Thursday, April 12, 2007

Read Leader of Blyth Valley Council Dave Stephens

Ratings back super council
Apr 12 2007
By Dave Black, The Journal
County council leaders in Northumberland feel they are winning the battle over the shape of local government in the county.
Their bid to create a single `super council' under a unitary structure has been rated above a rival plan by the county's six district councils in an unofficial league table compiled by the influential Local Government Chronicle.
The LGC has used ratings given by the Government to all of the 15 unitary council bids selected to go forward for further consultation, and translated them into points to compile the national league table.
The bids were all rated by the Department for Communities and Local Government for their affordability, potential to gain widespread public support, service delivery and other criteria. The LGC league table puts the single unitary bids from Durham, Cumbria and North Yorkshire County Councils at the top with 15 points.

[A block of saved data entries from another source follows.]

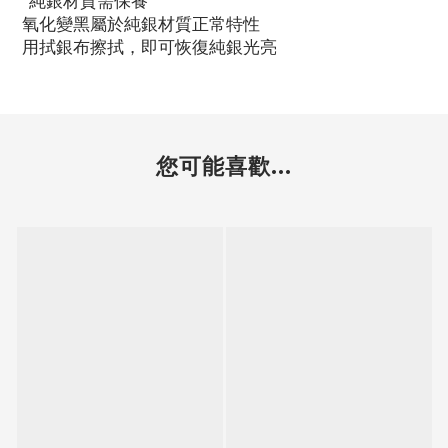
*純銀材質需保養
氧化變黑屬於純銀材質正常特性
用拭銀布擦拭，即可恢復純銀光亮
您可能喜歡...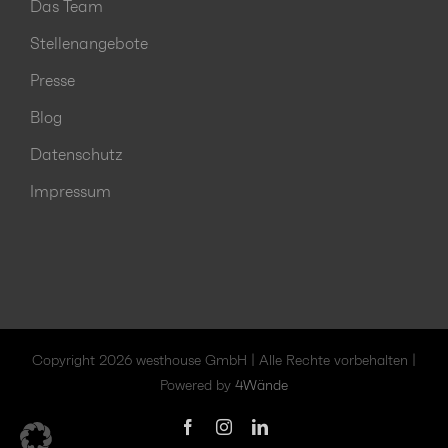
Das Team
Stellenangebote
Presse
Blog
Datenschutz
Impressum
Copyright 2026 westhouse GmbH | Alle Rechte vorbehalten |
Powered by
4Wände
Facebook
Instagram
LinkedIn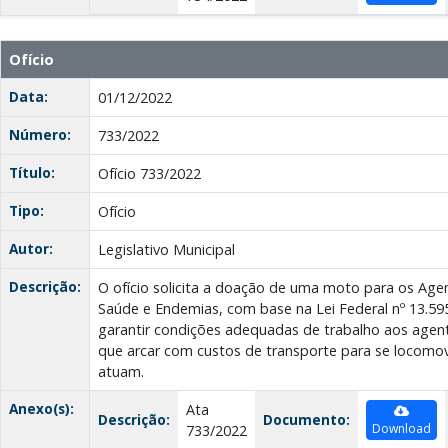
Ofício
Data:
01/12/2022
Número:
733/2022
Título:
Ofício 733/2022
Tipo:
Ofício
Autor:
Legislativo Municipal
Descrição:
O ofício solicita a doação de uma moto para os Age
Saúde e Endemias, com base na Lei Federal nº 13.595
garantir condições adequadas de trabalho aos agen
que arcar com custos de transporte para se locomov
atuam.
Anexo(s):
Ata
Descrição:
Documento:
Download
733/2022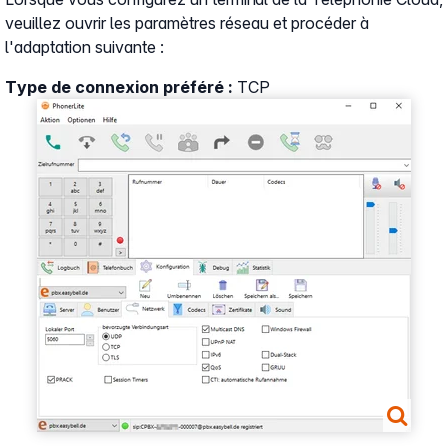
veuillez ouvrir les paramètres réseau et procéder à
l'adaptation suivante :
Type de connexion préféré :
TCP
Show larger version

Northumberland County Council's submission comes joint second on 14 points, along with those from Cheshire, Cornwall and Somerset.
The bid by the six Northumberland districts to create two separate unitary councils - one for Blyth Valley and Wansbeck and the other for rural Berwick, Alnwick, Castle Morpeth and Tynedale - is in the league table's bottom three places.
The proposed rural unitary authority gets 12 points in the LGC table and the urban unitary is bottom of the list with 10 points. Yesterday the LGC ratings were welcomed by Northumberland County Council leader Bill Brooks. "It is evidently not just my own view when I said that the quality of the bid we put together demonstrates the quality of our staff," he said.
"But we also based our bid on independent financial advice from Price Waterhouse Coopers, who estimated that a single council would save £17m a year."
But Blyth Valley Council leader Dave Stephens said: "In my opinion, Bill Brooks and the county council leadership are like the captain of the Titanic when it sank, desperately clutching at anything to stay afloat."